Richard Lerman - Travelon Gamelon _1600.jpg
Vélos des villes et vélos des champs... Jac Berrocal, Jack Pinoteau et Jaques Tati... Biclou du facteur, tandem des amoureux ou vélo-gamelan du musicien : une playlist musicale et cinématographique pour les fous de la petite reine.

Sommaire

Jacques Tati : L’École des facteurs et Jour de fête (1947-1949)

À la fin des années 1940, la France découvrait un des comiques qui allait marquer durablement le cinéma français. Jacques Tati signe en 1947 Jour de fête, son premier long métrage dont le personnage principal, François le facteur, était déjà apparu dans son court métrage L’École des facteurs. Tout en simplicité et en inventivité, le film de Tati rend un bel hommage à cette France rurale avec ce facteur candide qui, chevauchant son vélo, ambitionne de rivaliser avec l’efficacité et la rapidité des services postaux américains. [MA]


Jack Pinoteau :
Le Triporteur (1957)

Gros succès commercial lors de sa sortie, Le Triporteur salue la débrouillardise et l’entêtement d’un mordu de football qui va sillonner la France avec son triporteur afin de suivre son équipe préférée. Petit détail cocasse : le personnage campé par Darry Cowl, qui ne jure que par le football, passera finalement plus de temps sur son vélo, pédalant sans relâche, que dans les stades de football. Une suite verra le jour (Robinson et triporteur, 1960) où le vélo se mue alors en… pédalo. [MA]

Daisy, Daisy / Give me your answer do / I'm half crazy / All for the love of you / It won't be a stylish marriage / I can't afford a carriage / But you'll look sweet upon the seat / Of a bicycle made for two — Harry Dacre, 1892

Harry Dacre - Nat King Cole - John Fahey - IBM 7094 : « A Bicycle Built for Two » (1892-1961)

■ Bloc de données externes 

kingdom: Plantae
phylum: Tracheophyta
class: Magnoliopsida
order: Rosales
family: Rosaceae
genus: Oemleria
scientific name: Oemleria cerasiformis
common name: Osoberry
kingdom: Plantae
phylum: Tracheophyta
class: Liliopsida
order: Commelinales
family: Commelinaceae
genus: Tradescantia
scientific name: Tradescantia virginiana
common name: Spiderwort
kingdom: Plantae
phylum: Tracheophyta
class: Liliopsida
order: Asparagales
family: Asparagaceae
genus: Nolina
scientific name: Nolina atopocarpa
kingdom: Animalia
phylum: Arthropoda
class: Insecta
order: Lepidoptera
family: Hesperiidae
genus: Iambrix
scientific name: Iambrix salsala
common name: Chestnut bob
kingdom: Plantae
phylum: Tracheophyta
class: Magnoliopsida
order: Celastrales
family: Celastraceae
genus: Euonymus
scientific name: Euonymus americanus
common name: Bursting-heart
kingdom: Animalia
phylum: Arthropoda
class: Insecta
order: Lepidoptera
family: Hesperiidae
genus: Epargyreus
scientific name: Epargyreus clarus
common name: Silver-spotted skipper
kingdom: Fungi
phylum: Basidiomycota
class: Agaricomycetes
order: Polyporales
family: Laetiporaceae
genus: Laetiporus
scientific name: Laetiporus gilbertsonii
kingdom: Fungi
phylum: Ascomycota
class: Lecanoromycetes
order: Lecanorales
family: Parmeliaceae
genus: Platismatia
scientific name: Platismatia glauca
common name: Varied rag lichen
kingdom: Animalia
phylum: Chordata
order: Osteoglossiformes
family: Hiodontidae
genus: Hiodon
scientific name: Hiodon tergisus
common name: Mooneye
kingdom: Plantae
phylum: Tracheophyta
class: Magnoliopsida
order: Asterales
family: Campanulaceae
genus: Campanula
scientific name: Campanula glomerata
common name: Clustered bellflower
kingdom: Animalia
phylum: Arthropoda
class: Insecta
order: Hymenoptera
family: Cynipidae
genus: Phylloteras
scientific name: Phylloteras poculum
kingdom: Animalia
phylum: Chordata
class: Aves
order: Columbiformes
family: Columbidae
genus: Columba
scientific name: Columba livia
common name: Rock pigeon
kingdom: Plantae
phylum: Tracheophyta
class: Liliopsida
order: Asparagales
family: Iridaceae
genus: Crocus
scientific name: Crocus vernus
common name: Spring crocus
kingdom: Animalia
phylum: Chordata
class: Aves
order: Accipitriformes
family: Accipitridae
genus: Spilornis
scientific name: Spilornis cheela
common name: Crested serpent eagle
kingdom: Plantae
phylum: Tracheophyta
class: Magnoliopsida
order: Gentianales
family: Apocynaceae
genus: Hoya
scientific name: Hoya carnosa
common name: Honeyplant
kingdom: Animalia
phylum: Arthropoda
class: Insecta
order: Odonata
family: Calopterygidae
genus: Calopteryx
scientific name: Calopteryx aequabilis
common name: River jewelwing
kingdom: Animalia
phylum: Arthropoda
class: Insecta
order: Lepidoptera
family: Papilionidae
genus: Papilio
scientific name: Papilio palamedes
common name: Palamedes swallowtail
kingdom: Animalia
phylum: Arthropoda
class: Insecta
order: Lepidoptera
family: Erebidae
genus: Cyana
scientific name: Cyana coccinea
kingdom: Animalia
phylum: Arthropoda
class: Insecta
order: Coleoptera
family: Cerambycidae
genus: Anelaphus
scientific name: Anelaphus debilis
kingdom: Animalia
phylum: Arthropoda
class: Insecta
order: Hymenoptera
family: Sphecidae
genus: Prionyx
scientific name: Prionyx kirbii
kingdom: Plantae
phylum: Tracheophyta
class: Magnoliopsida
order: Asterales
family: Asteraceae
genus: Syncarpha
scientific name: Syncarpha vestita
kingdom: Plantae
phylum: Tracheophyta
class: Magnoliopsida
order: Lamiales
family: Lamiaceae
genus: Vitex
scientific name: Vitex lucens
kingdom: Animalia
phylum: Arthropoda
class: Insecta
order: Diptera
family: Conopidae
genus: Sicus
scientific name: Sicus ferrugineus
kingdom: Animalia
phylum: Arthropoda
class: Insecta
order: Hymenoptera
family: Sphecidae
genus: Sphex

Aussi connue sous le titre de « Daisy Bell », l’ode à l’amour simple et au tandem « Bicycle Built for Two » est une chanson britannique de music-hall écrite par Harry Dacre à la toute fin du XIXe siècle. La morale de l’historiette : s’aimer, c’est pédaler ensemble dans la même direction. Très populaire, elle accède au rang de classique par les innombrables interprétations qui en sont faites. Parmi des dizaines d’autres, Nat King Cole la reprendra en 1963, John Fahey en jouera la mélodie (sans paroles) en version fingerpicking en 1965 et en 2014, le peintre Mark Ryden en imaginera une collection d’une vingtaine de relectures (à but philantropique) signées Nick Cave, Danny Elfman, Mark Mothersbaugh (de Devo) ou encore Tyler, The Creator, etc.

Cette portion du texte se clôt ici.